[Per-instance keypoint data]
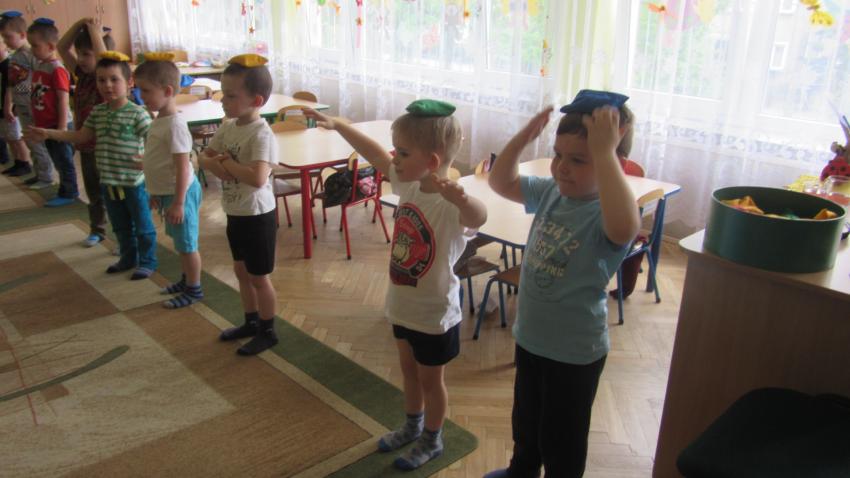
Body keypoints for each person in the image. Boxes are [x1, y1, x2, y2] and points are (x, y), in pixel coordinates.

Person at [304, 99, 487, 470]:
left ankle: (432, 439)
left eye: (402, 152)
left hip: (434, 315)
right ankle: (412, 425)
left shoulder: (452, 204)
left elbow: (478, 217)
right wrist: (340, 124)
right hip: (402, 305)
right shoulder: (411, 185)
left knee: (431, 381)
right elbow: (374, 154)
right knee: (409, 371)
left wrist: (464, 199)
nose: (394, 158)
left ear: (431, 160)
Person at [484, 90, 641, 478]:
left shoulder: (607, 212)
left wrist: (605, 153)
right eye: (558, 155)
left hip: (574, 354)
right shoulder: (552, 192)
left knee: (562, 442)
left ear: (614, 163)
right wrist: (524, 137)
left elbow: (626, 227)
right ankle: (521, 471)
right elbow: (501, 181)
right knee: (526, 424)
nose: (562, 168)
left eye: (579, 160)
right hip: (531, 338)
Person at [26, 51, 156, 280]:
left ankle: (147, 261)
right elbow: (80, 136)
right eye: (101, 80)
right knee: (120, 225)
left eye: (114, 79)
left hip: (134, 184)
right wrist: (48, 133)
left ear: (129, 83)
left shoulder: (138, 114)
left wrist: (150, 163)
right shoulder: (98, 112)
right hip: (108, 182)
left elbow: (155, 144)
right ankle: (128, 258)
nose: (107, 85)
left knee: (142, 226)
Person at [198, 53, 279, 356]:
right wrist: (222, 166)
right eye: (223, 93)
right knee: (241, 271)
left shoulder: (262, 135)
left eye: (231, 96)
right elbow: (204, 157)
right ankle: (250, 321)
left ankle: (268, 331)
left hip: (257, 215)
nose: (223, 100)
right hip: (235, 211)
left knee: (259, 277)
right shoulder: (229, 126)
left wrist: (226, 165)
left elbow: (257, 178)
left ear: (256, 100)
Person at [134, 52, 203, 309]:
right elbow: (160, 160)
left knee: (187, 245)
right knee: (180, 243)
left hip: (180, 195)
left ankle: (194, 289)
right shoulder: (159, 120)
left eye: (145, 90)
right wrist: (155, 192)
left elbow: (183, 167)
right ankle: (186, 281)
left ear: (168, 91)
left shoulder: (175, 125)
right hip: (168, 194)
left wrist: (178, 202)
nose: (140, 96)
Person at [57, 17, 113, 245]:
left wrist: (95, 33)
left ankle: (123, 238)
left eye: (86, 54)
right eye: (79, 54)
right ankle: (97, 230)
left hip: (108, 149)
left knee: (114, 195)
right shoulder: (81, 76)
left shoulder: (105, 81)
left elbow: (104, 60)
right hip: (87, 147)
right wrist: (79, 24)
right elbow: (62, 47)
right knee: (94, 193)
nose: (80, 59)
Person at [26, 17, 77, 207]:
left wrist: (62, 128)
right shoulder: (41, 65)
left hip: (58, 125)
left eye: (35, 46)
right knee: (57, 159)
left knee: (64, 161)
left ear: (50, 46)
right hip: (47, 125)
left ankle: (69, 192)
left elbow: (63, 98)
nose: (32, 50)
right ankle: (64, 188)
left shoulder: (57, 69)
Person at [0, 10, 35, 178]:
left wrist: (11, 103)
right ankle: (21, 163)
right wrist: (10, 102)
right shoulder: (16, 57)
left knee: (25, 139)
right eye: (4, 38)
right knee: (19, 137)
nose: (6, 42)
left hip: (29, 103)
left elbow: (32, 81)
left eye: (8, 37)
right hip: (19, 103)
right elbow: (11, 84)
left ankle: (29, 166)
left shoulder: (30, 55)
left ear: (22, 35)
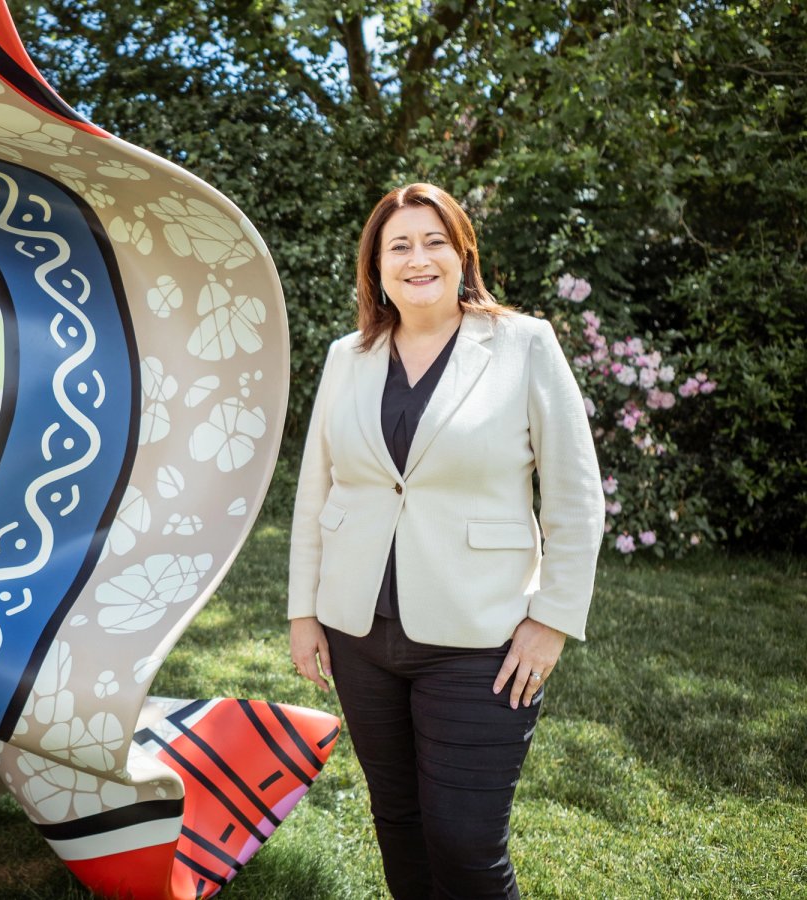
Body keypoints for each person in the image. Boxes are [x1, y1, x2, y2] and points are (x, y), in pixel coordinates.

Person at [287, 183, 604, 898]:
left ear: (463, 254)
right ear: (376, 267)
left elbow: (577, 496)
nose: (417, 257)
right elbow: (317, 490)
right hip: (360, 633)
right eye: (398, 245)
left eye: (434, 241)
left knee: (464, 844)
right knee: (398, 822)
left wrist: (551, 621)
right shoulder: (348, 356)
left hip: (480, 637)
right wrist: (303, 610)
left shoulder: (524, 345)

▸ **BRIEF**:
For this exercise, please output exactly the lines above starting at the line with "left knee: (431, 381)" and ending at the line with "left ear: (50, 46)", ends included.

▸ **RESPONSE FOR THIS EXERCISE**:
left knee: (431, 381)
right elbow: (374, 154)
right knee: (409, 371)
left wrist: (464, 199)
nose: (394, 158)
left ear: (431, 160)
Person at [484, 90, 641, 478]:
left shoulder: (607, 212)
left wrist: (605, 153)
right eye: (558, 155)
left hip: (574, 354)
right shoulder: (552, 192)
left knee: (562, 442)
left ear: (614, 163)
right wrist: (524, 137)
left elbow: (626, 227)
right ankle: (521, 471)
right elbow: (501, 181)
right knee: (526, 424)
nose: (562, 168)
left eye: (579, 160)
right hip: (531, 338)
Person at [26, 51, 156, 280]:
left ankle: (147, 261)
right elbow: (80, 136)
right eye: (101, 80)
right knee: (120, 225)
left eye: (114, 79)
left hip: (134, 184)
right wrist: (48, 133)
left ear: (129, 83)
left shoulder: (138, 114)
left wrist: (150, 163)
right shoulder: (98, 112)
right hip: (108, 182)
left elbow: (155, 144)
right ankle: (128, 258)
nose: (107, 85)
left knee: (142, 226)
Person at [198, 53, 279, 356]:
right wrist: (222, 166)
right eye: (223, 93)
right knee: (241, 271)
left shoulder: (262, 135)
left eye: (231, 96)
right elbow: (204, 157)
right ankle: (250, 321)
left ankle: (268, 331)
left hip: (257, 215)
nose: (223, 100)
right hip: (235, 211)
left knee: (259, 277)
right shoulder: (229, 126)
left wrist: (226, 165)
left elbow: (257, 178)
left ear: (256, 100)
Person at [134, 52, 203, 309]:
right elbow: (160, 160)
left knee: (187, 245)
right knee: (180, 243)
left hip: (180, 195)
left ankle: (194, 289)
right shoulder: (159, 120)
left eye: (145, 90)
right wrist: (155, 192)
left elbow: (183, 167)
right ankle: (186, 281)
left ear: (168, 91)
left shoulder: (175, 125)
right hip: (168, 194)
left wrist: (178, 202)
nose: (140, 96)
Person at [57, 17, 113, 245]:
left wrist: (95, 33)
left ankle: (123, 238)
left eye: (86, 54)
right eye: (79, 54)
right ankle: (97, 230)
left hip: (108, 149)
left knee: (114, 195)
right shoulder: (81, 76)
left shoulder: (105, 81)
left elbow: (104, 60)
right hip: (87, 147)
right wrist: (79, 24)
right elbow: (62, 47)
right knee: (94, 193)
nose: (80, 59)
Person at [26, 17, 77, 207]:
left wrist: (62, 128)
right shoulder: (41, 65)
left hip: (58, 125)
left eye: (35, 46)
right knee: (57, 159)
left knee: (64, 161)
left ear: (50, 46)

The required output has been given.